Recopiez mot pour mot, en entier, le texte consacré à Michel Michel.

##### TEXTE DONNÉ #####

Notre ami Michel Michel est décédé le mardi 7 octobre. C’était une haute figure de la pensée politique et sociologique contemporaine.
La plus grande partie de sa carrière s’est déroulée à Grenoble. Il était maître de conférences à l’université des sciences sociales. Il s’était fait connaître pour ses travaux sur les rapports humains et les conflits dans les organismes de santé. D’une manière plus générale, il œuvrait sur la psychosociologie comme remède et même comme atout pour une plus juste et une meilleure gouvernance dans la direction – ou pour employer les appellations d’aujourd’hui, le « management » – des groupements humains et des entités politiques, économiques et sociales. Ce qui l’amena à traiter des questions de fond de politique générale, en particulier en France, en critiquant les systèmes en place qui reposent sur des principes abstraits, tous controuvés pratiquement, inefficaces par eux-mêmes et, surtout, stimulateurs de conflits perpétuels.
Avec Jean-François Thirion, il avait publié des études remarquées sur les institutions de santé et sur le nécessaire équilibre des ressources humaines. Il s’était penché pareillement sur les graves questions du communautarisme, publiant des séries d’études qu’il avait rassemblées sous le titre Les communautés, une question posée à la France (L’Âge d’homme).
Il ne cachait pas son « maurrassisme » fondamental. Ce mot ne convient pas en lui-même pour le définir, mais il correspond à l’étiquetage officiel si commode pour les raccourcis intellectuels. Michel Michel l’aurait récusé, comme d’ailleurs Maurras lui-même. En effet, il ne s’agit pas d’une théorie mais, au contraire, d’une pratique empirique d’analyse qui lie indissolublement la politique et la sociologie à la nature humaine et sociale. En quelque sorte, une anthropologie. Cet empirisme est organisateur selon l’expression de Maurras, reprise de Sainte-Beuve.

##### DONNÉES FOURNIES #####

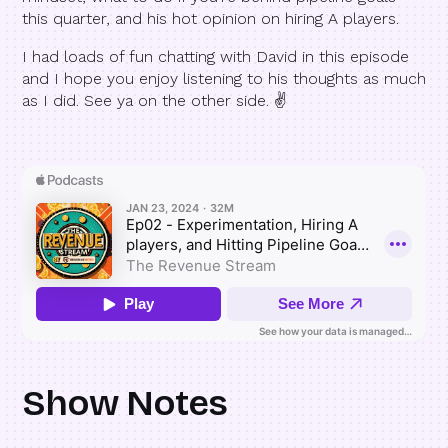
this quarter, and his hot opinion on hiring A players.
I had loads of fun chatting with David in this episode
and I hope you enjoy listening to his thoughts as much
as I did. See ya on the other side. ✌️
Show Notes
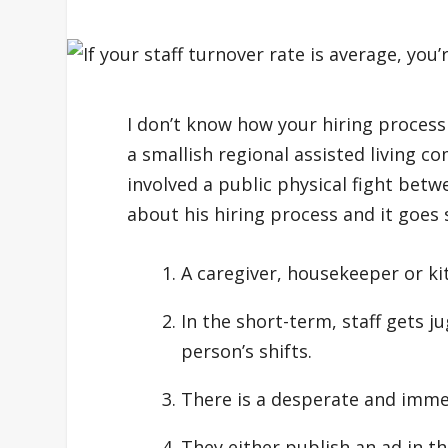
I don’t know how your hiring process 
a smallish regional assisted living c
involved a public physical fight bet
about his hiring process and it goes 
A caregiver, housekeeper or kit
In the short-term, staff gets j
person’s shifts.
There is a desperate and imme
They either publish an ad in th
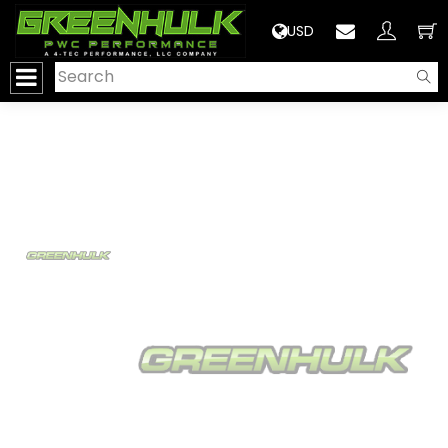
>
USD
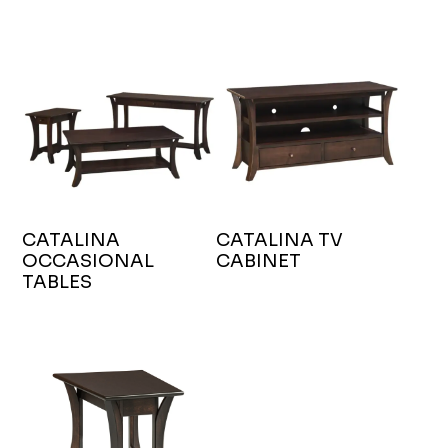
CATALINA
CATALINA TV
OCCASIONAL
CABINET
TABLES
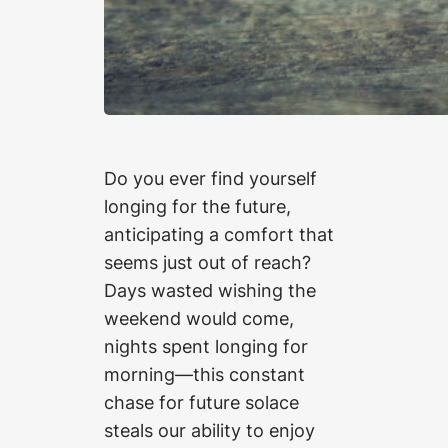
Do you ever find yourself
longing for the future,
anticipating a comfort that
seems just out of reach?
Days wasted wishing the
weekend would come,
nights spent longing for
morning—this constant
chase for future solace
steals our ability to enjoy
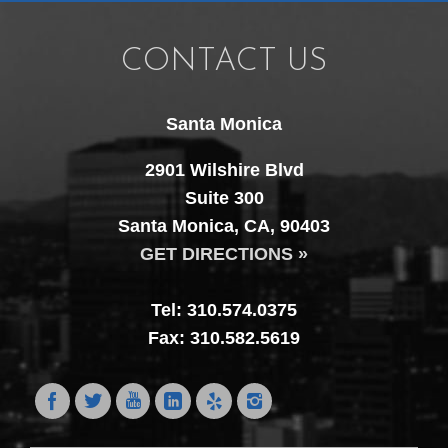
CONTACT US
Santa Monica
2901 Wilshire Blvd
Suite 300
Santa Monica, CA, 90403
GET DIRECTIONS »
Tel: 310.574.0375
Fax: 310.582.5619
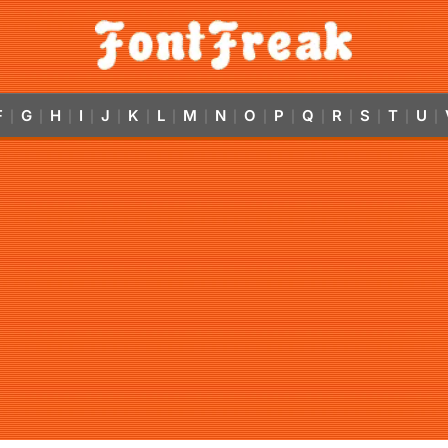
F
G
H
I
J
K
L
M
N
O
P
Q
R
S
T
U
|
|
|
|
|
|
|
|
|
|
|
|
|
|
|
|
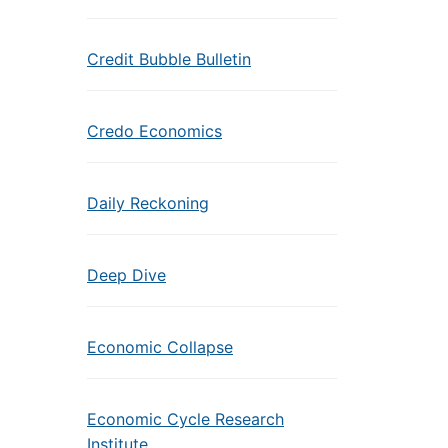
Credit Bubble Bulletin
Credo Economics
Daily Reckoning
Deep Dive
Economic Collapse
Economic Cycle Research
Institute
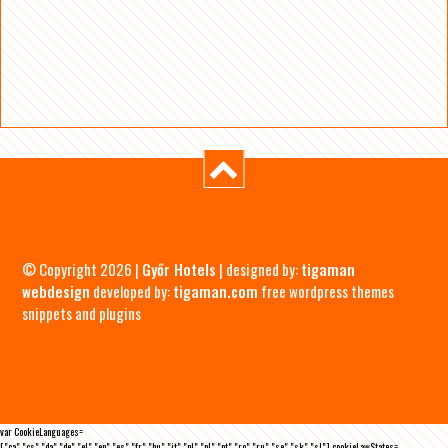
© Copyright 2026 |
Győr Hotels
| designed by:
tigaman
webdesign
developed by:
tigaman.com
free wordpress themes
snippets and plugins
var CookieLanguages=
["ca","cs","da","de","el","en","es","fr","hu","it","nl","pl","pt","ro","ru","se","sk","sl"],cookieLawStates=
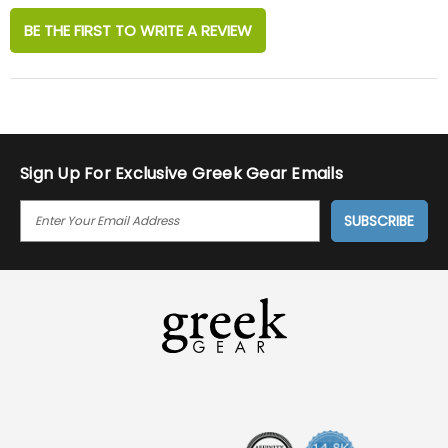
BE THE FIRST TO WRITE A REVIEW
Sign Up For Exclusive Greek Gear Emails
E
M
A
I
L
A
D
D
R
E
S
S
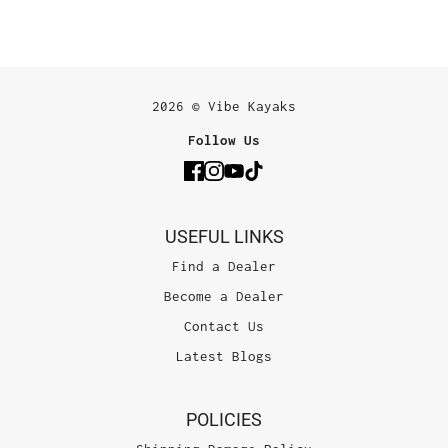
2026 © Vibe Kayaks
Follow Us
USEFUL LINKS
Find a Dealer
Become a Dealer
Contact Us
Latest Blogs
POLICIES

#####
##### DONNÉES FOURNIES #####

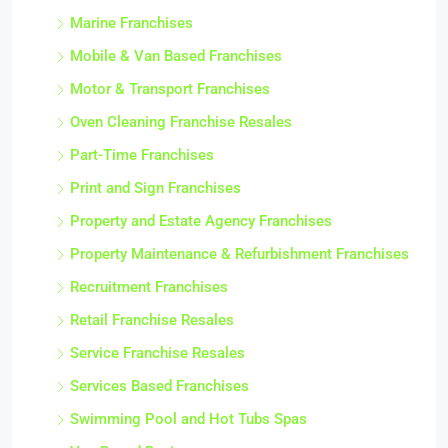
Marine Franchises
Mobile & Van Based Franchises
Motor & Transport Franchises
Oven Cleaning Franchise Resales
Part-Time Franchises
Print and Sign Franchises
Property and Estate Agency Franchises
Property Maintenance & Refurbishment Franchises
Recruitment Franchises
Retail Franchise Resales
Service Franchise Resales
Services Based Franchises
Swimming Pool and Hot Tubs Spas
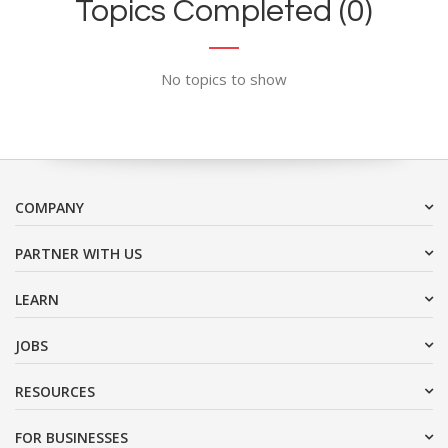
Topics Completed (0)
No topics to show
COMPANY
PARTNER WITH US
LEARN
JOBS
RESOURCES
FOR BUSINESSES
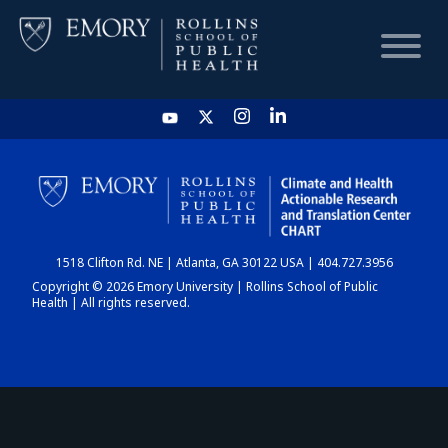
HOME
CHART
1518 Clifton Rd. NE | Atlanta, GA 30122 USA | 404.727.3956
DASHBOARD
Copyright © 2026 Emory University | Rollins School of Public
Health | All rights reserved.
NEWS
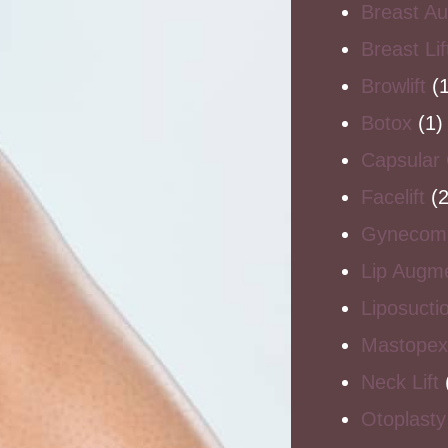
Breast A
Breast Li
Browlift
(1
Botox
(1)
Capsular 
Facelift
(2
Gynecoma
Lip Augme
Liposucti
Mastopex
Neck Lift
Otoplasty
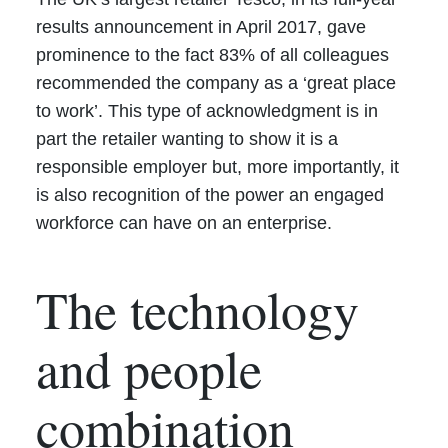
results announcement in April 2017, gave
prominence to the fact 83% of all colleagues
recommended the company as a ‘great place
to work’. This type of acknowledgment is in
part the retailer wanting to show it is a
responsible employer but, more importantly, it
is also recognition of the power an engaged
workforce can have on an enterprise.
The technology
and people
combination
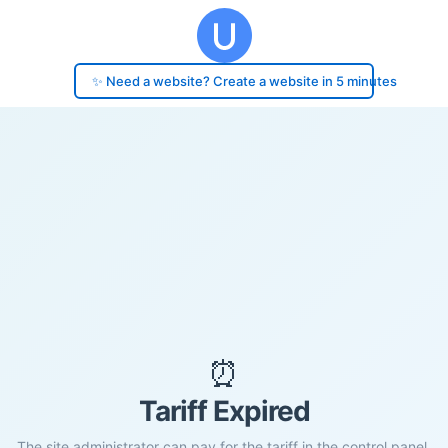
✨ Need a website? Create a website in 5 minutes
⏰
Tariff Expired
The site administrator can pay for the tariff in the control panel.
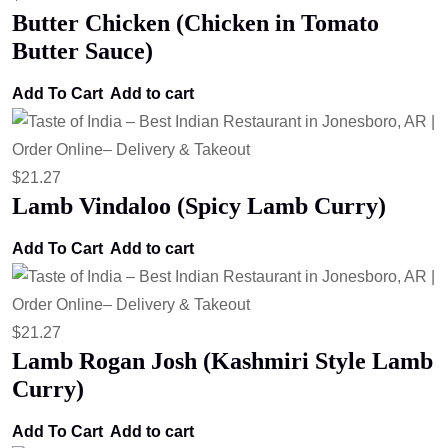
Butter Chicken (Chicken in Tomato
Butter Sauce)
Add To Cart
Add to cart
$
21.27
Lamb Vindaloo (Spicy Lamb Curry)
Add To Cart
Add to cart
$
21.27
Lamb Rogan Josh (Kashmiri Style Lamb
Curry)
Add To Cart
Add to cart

#####

• VOTRE RÉPONSE:
Notre ami Michel Michel est décédé le mardi 7 octobre. C’était une haute figure de la pensée politique et sociologique contemporaine.
La plus grande partie de sa carrière s’est déroulée à Grenoble. Il était maître de conférences à l’université des sciences sociales. Il s’était fait connaître pour ses travaux sur les rapports humains et les conflits dans les organismes de santé. D’une manière plus générale, il œuvrait sur la psychosociologie comme remède et même comme atout pour une plus juste et une meilleure gouvernance dans la direction – ou pour employer les appellations d’aujourd’hui, le « management » – des groupements humains et des entités politiques, économiques et sociales. Ce qui l’amena à traiter des questions de fond de politique générale, en particulier en France, en critiquant les systèmes en place qui reposent sur des principes abstraits, tous controuvés pratiquement, inefficaces par eux-mêmes et, surtout, stimulateurs de conflits perpétuels.
Avec Jean-François Thirion, il avait publié des études remarquées sur les institutions de santé et sur le nécessaire équilibre des ressources humaines. Il s’était penché pareillement sur les graves questions du communautarisme, publiant des séries d’études qu’il avait rassemblées sous le titre Les communautés, une question posée à la France (L’Âge d’homme).
Il ne cachait pas son « maurrassisme » fondamental. Ce mot ne convient pas en lui-même pour le définir, mais il correspond à l’étiquetage officiel si commode pour les raccourcis intellectuels. Michel Michel l’aurait récusé, comme d’ailleurs Maurras lui-même. En effet, il ne s’agit pas d’une théorie mais, au contraire, d’une pratique empirique d’analyse qui lie indissolublement la politique et la sociologie à la nature humaine et sociale. En quelque sorte, une anthropologie. Cet empirisme est organisateur selon l’expression de Maurras, reprise de Sainte-Beuve.